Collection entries

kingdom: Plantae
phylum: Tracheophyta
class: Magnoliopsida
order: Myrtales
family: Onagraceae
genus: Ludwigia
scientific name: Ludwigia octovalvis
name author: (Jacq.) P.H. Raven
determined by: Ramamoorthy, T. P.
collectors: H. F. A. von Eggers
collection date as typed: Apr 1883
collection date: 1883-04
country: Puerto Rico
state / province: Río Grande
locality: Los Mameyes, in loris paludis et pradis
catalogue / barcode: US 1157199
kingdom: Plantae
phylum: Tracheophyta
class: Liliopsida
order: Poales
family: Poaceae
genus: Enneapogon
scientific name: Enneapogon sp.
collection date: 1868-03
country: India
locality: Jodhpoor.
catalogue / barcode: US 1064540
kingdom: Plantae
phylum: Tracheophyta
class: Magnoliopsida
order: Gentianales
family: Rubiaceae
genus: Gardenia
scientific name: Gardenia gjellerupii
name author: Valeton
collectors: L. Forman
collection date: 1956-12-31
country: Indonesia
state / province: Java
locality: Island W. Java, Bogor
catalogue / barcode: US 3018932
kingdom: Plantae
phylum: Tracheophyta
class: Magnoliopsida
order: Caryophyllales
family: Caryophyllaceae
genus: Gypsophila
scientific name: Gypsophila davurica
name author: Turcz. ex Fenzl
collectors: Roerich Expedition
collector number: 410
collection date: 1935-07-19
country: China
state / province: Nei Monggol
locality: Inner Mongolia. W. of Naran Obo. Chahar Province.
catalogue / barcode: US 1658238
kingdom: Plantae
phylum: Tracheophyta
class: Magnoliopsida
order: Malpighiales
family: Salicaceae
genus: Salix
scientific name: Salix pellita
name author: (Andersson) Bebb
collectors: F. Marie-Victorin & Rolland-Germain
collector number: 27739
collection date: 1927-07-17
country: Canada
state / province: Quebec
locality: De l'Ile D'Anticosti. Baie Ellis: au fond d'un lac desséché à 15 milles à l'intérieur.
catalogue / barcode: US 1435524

What you need to do:
Transcribe the rows above from the line with "genus: Ludwigia" to the line with "collector number: 27739", inclusive.

Exercise solution:
genus: Ludwigia
scientific name: Ludwigia octovalvis
name author: (Jacq.) P.H. Raven
determined by: Ramamoorthy, T. P.
collectors: H. F. A. von Eggers
collection date as typed: Apr 1883
collection date: 1883-04
country: Puerto Rico
state / province: Río Grande
locality: Los Mameyes, in loris paludis et pradis
catalogue / barcode: US 1157199
kingdom: Plantae
phylum: Tracheophyta
class: Liliopsida
order: Poales
family: Poaceae
genus: Enneapogon
scientific name: Enneapogon sp.
collection date: 1868-03
country: India
locality: Jodhpoor.
catalogue / barcode: US 1064540
kingdom: Plantae
phylum: Tracheophyta
class: Magnoliopsida
order: Gentianales
family: Rubiaceae
genus: Gardenia
scientific name: Gardenia gjellerupii
name author: Valeton
collectors: L. Forman
collection date: 1956-12-31
country: Indonesia
state / province: Java
locality: Island W. Java, Bogor
catalogue / barcode: US 3018932
kingdom: Plantae
phylum: Tracheophyta
class: Magnoliopsida
order: Caryophyllales
family: Caryophyllaceae
genus: Gypsophila
scientific name: Gypsophila davurica
name author: Turcz. ex Fenzl
collectors: Roerich Expedition
collector number: 410
collection date: 1935-07-19
country: China
state / province: Nei Monggol
locality: Inner Mongolia. W. of Naran Obo. Chahar Province.
catalogue / barcode: US 1658238
kingdom: Plantae
phylum: Tracheophyta
class: Magnoliopsida
order: Malpighiales
family: Salicaceae
genus: Salix
scientific name: Salix pellita
name author: (Andersson) Bebb
collectors: F. Marie-Victorin & Rolland-Germain
collector number: 27739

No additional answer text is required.